-- Records shown follows --

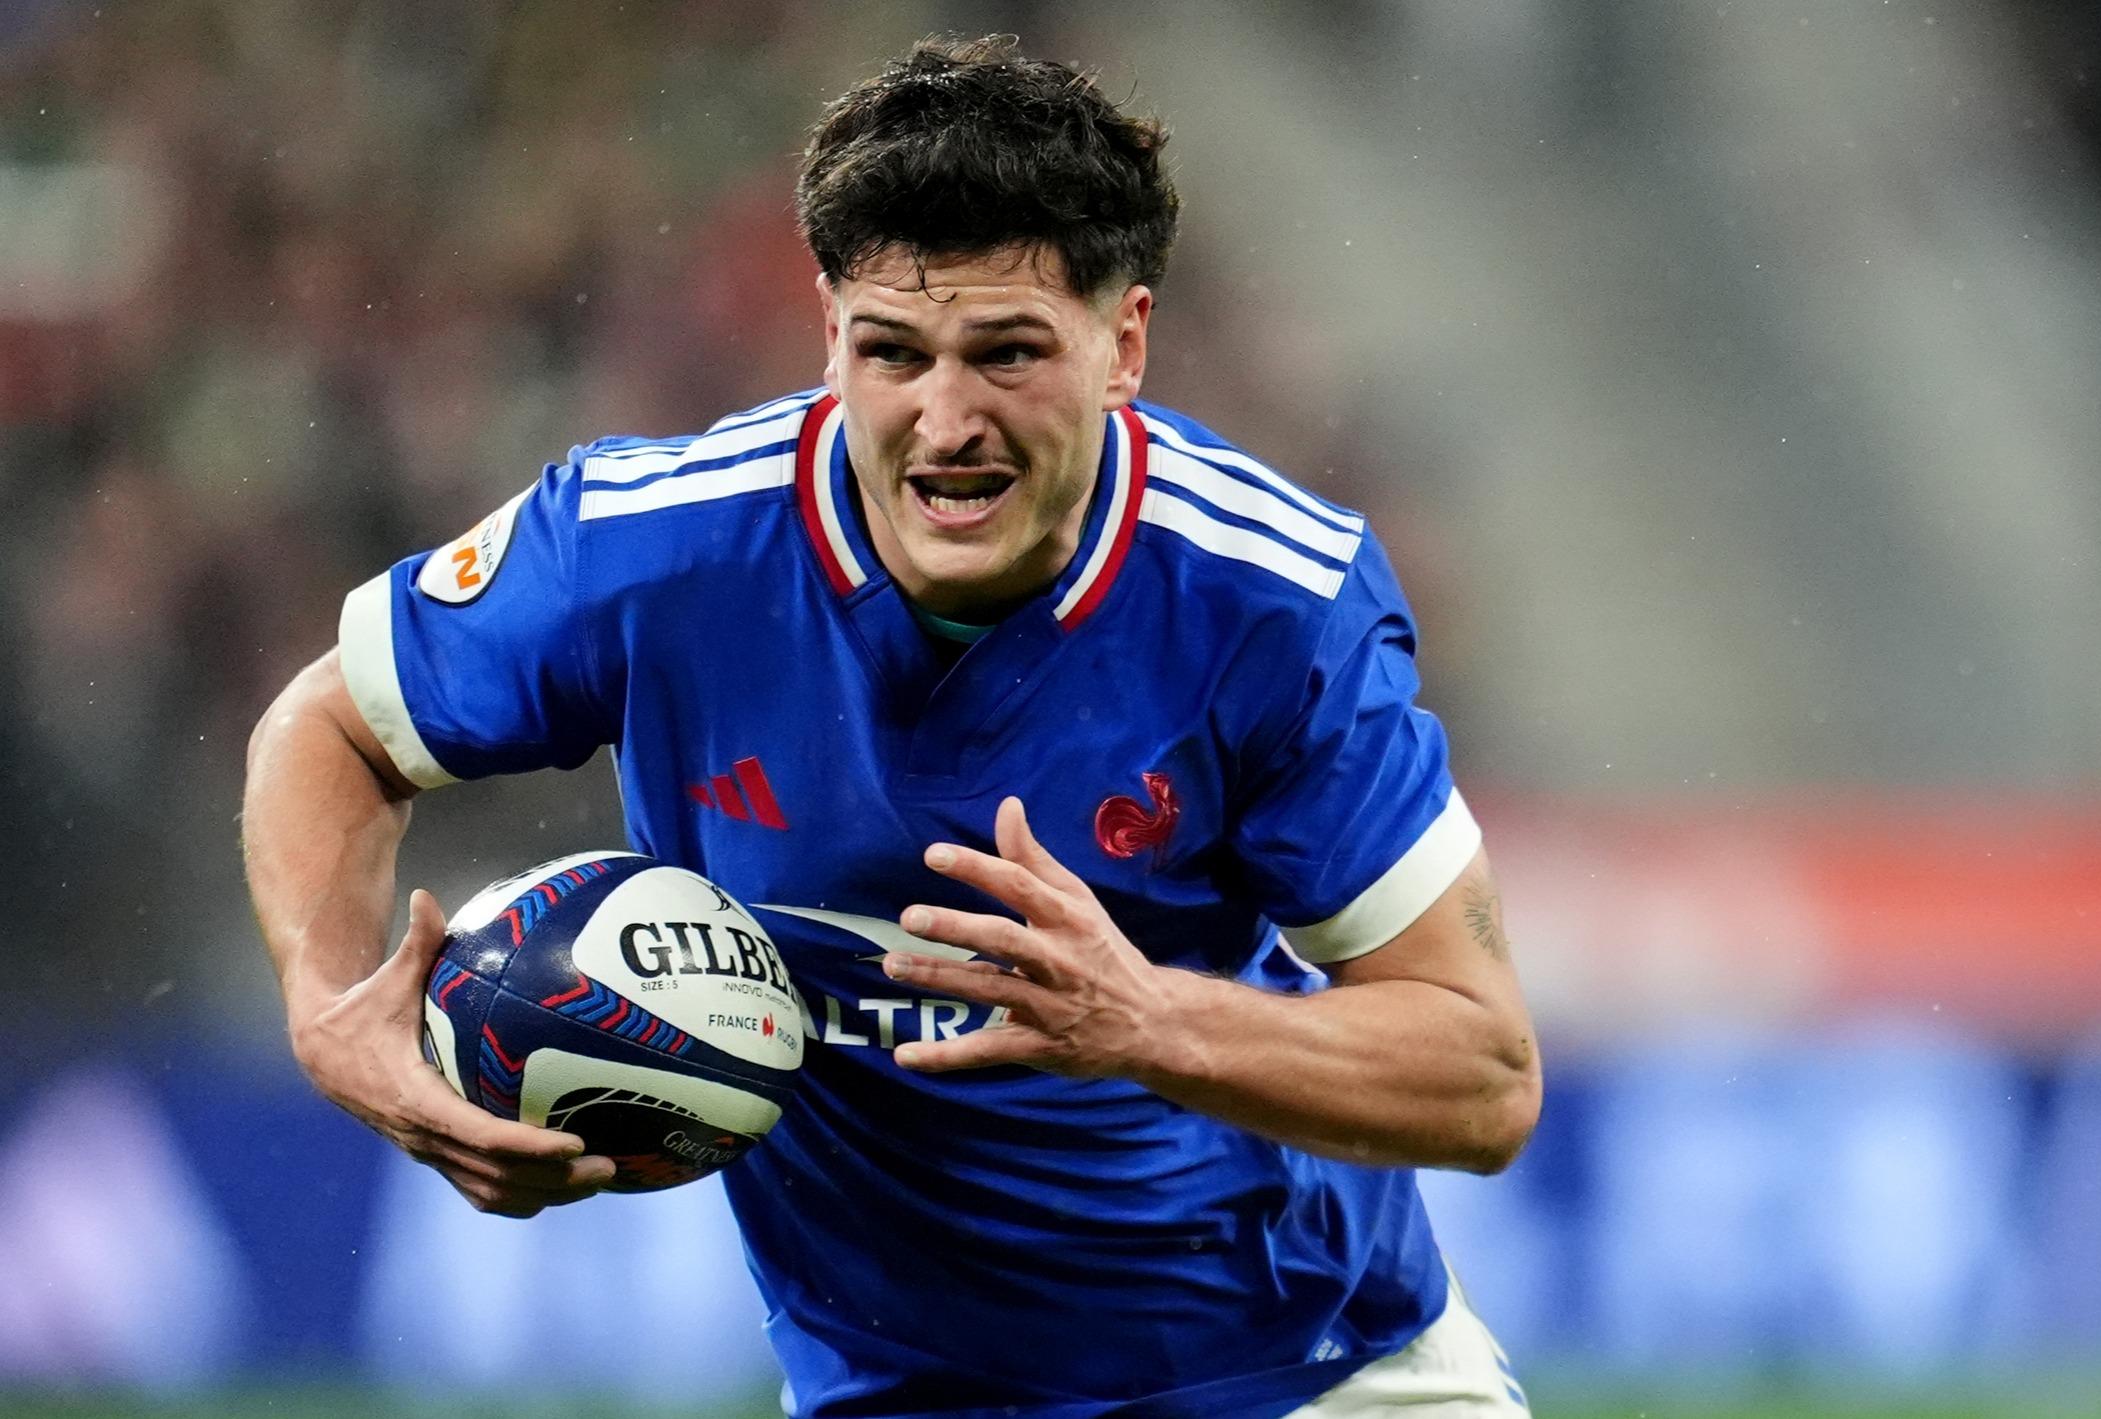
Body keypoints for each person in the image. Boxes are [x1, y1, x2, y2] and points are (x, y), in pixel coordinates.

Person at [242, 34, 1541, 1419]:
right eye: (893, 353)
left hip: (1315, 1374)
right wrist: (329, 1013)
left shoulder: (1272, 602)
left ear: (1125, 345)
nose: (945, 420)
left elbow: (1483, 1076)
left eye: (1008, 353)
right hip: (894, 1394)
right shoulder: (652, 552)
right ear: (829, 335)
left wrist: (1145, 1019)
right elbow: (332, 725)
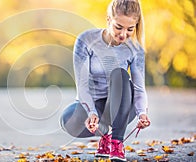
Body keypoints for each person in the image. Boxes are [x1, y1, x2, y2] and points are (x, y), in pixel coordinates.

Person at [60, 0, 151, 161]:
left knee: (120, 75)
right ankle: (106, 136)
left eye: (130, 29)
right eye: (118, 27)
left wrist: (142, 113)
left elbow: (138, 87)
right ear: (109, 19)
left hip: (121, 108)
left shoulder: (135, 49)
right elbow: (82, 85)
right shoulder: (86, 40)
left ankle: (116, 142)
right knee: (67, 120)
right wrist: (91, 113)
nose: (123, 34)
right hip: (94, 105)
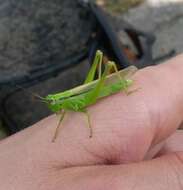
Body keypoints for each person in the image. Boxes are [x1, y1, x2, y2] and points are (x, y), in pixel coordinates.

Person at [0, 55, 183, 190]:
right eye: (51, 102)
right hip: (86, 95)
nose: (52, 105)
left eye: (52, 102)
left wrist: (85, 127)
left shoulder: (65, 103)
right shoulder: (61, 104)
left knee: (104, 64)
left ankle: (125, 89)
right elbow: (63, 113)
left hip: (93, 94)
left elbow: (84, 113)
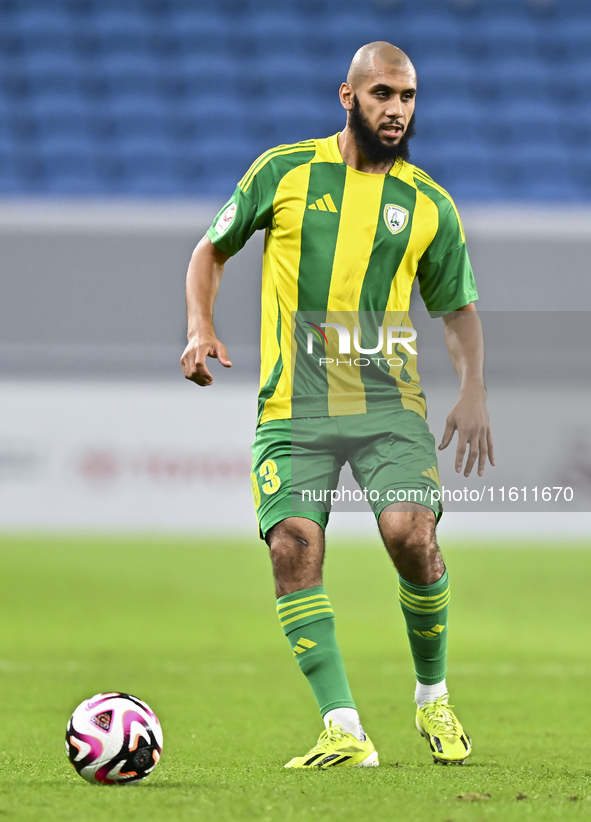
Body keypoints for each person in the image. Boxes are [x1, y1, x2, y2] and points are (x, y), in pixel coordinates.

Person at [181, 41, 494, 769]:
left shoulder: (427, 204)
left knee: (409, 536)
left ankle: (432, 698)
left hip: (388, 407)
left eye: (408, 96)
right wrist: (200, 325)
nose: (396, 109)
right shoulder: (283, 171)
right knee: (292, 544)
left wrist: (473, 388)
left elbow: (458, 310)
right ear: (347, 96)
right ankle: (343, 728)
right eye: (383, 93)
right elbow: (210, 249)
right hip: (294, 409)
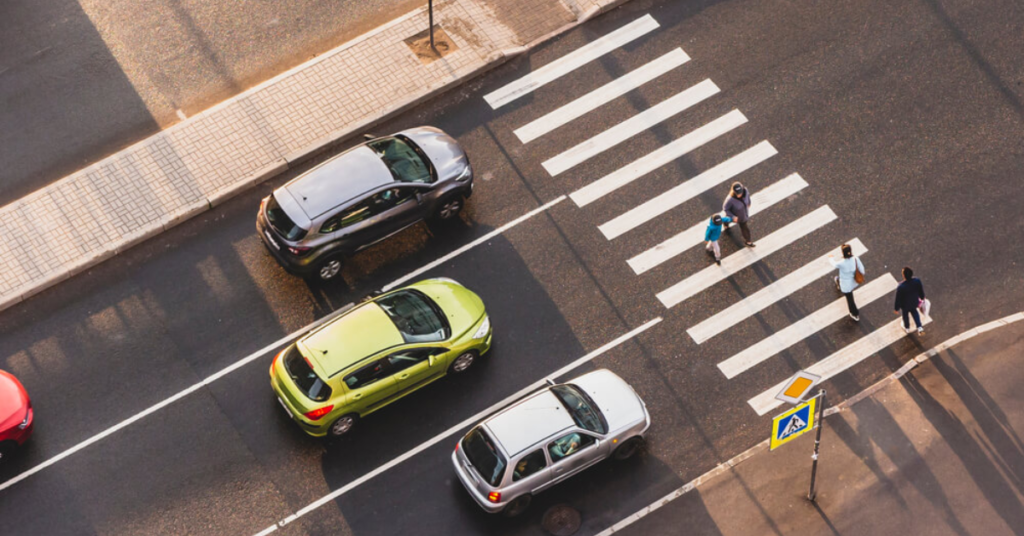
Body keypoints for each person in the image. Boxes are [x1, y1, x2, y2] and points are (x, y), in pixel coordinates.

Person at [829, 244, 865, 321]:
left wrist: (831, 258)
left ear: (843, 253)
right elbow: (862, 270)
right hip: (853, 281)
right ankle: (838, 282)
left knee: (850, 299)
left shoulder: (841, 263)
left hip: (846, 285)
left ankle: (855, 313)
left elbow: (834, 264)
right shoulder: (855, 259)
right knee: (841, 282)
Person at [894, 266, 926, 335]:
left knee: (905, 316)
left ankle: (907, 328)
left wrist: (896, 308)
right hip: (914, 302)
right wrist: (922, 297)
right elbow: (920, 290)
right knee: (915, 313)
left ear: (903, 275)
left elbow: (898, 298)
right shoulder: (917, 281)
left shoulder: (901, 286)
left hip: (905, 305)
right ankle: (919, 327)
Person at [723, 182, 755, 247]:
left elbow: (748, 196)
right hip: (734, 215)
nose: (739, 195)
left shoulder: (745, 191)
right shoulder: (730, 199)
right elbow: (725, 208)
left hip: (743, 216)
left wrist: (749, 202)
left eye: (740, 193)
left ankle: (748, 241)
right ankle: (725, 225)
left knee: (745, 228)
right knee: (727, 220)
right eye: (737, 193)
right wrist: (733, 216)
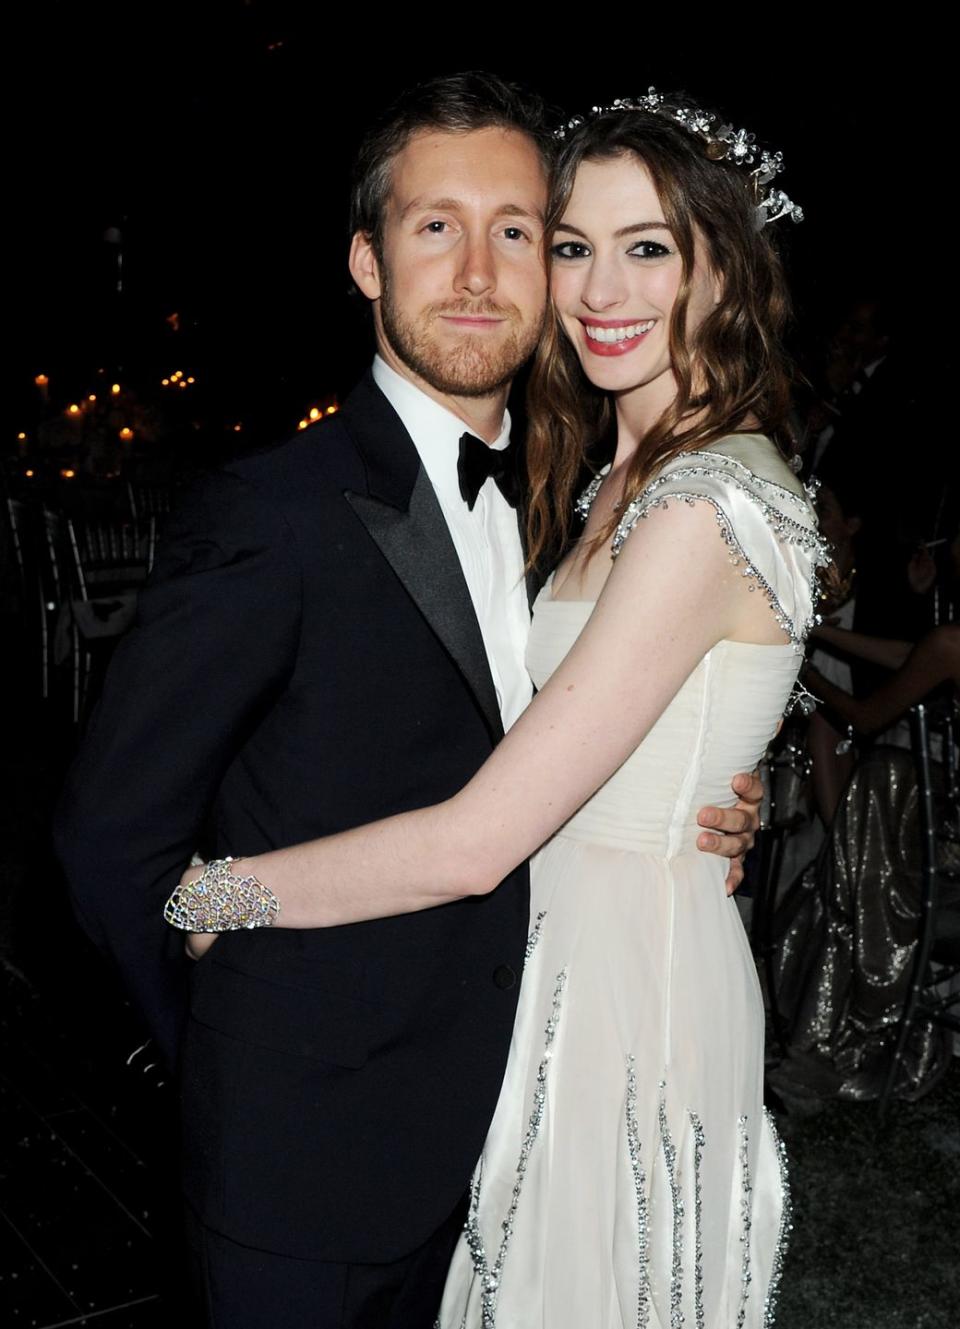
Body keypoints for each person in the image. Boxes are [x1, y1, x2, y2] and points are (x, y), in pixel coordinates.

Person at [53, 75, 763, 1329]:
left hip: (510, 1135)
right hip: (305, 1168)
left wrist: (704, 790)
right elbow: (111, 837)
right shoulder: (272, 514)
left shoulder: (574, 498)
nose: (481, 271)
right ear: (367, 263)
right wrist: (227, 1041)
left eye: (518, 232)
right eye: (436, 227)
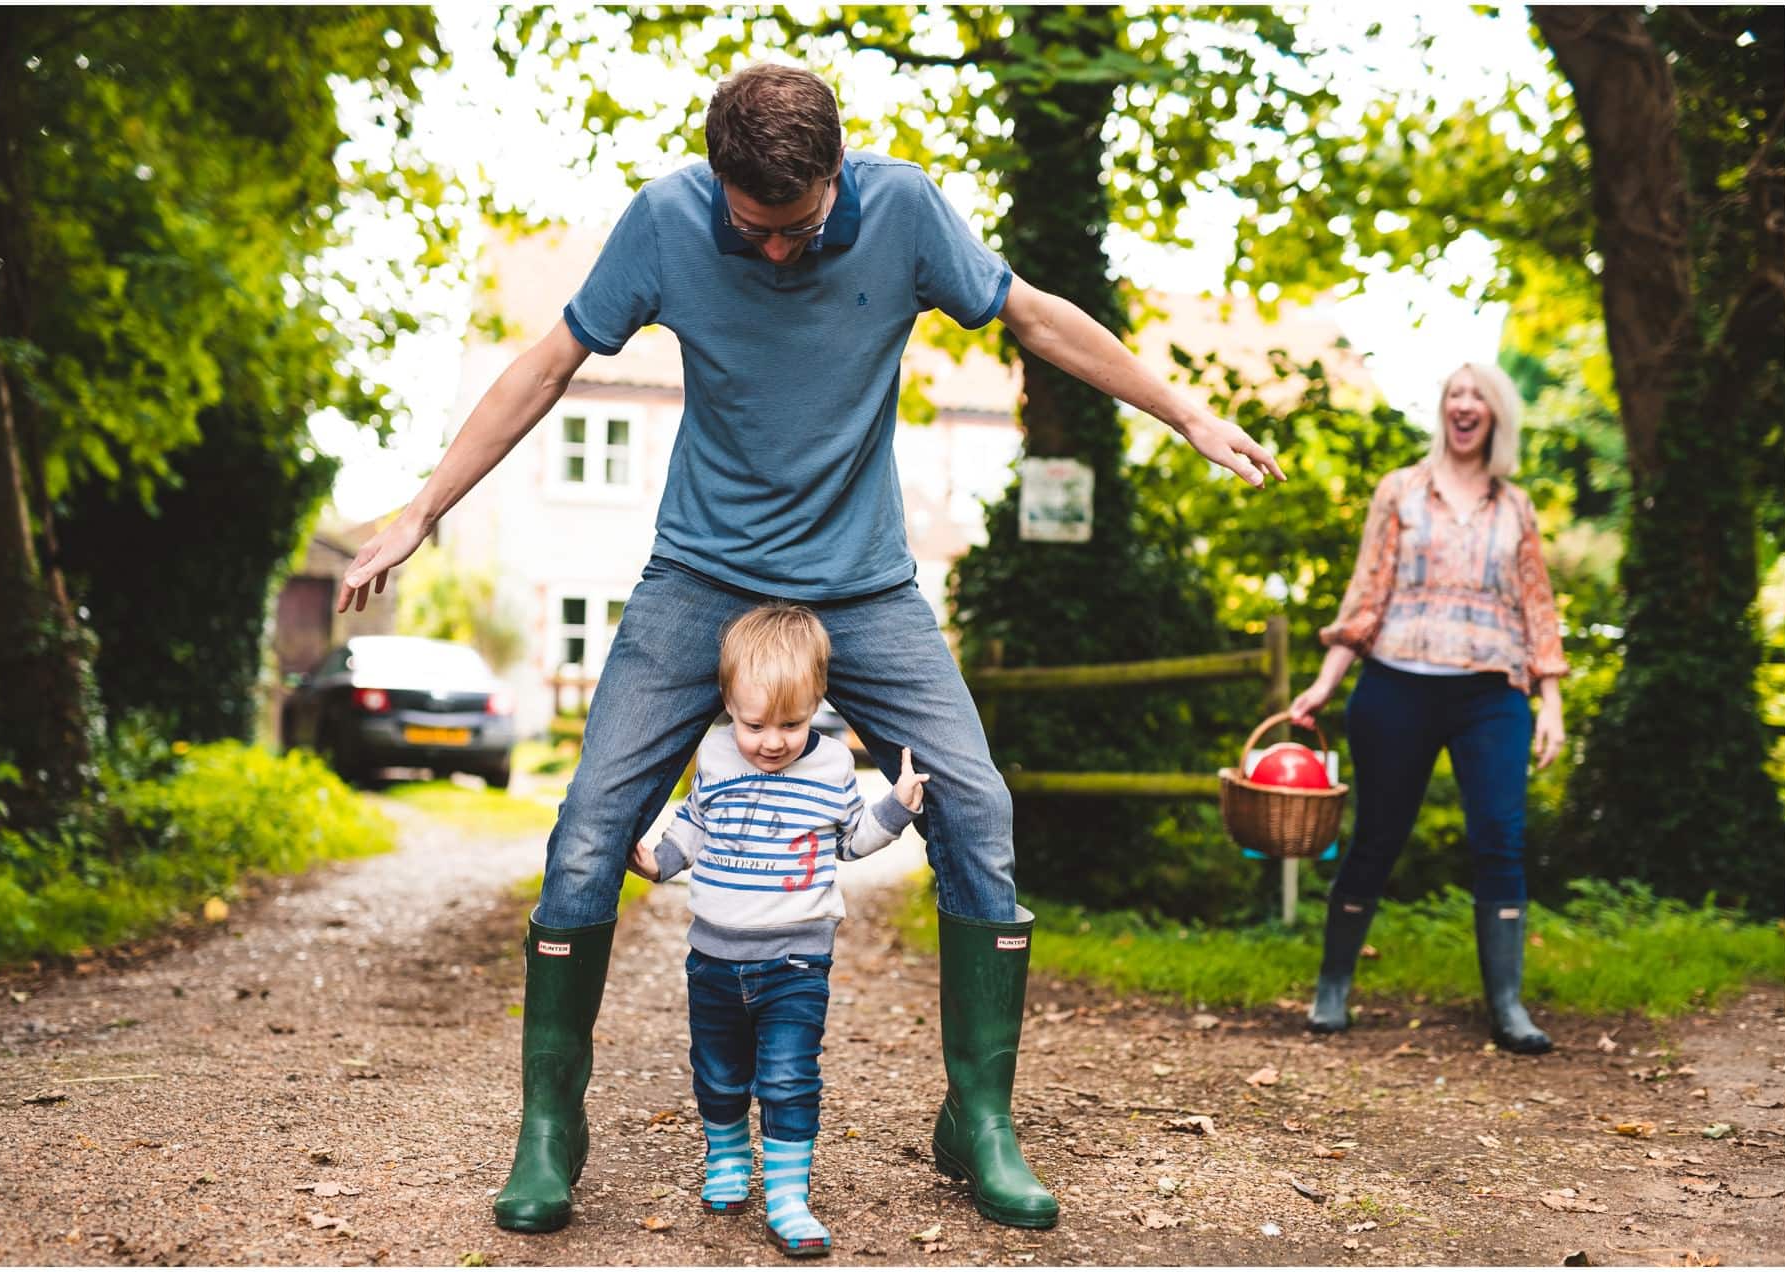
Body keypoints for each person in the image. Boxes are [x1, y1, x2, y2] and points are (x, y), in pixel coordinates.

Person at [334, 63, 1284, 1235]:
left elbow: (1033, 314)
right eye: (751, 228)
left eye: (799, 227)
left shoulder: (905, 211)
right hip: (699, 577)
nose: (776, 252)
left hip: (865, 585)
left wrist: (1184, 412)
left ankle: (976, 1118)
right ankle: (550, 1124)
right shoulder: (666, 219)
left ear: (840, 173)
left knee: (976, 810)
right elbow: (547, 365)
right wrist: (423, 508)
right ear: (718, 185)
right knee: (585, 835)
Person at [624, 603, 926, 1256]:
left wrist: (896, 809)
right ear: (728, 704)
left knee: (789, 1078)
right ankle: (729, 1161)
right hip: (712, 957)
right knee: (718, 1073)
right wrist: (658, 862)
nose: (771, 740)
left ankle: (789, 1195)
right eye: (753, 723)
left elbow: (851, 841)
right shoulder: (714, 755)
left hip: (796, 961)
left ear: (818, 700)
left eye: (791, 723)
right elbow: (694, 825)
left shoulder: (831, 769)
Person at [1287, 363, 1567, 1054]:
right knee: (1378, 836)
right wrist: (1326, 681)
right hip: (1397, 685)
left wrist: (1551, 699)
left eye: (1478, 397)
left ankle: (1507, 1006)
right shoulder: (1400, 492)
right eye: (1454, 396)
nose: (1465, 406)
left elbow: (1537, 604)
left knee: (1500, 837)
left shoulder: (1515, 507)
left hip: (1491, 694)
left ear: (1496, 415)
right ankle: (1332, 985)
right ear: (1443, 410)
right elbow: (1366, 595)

-- Records shown concluded --

Exercise.
Above, find the line holding "right hip: (294, 409)" and the line holding "right hip: (853, 281)". Print exactly those two lines and every line between them, but no pictures.

Response.
right hip: (294, 409)
Body keypoints for each person in the image. Boxes are [x1, y1, x2, y2] and points are (x, y), in pixel coordinates.

Person at [829, 244, 865, 321]:
left wrist: (831, 258)
left ear: (843, 253)
right elbow: (862, 270)
right hip: (853, 281)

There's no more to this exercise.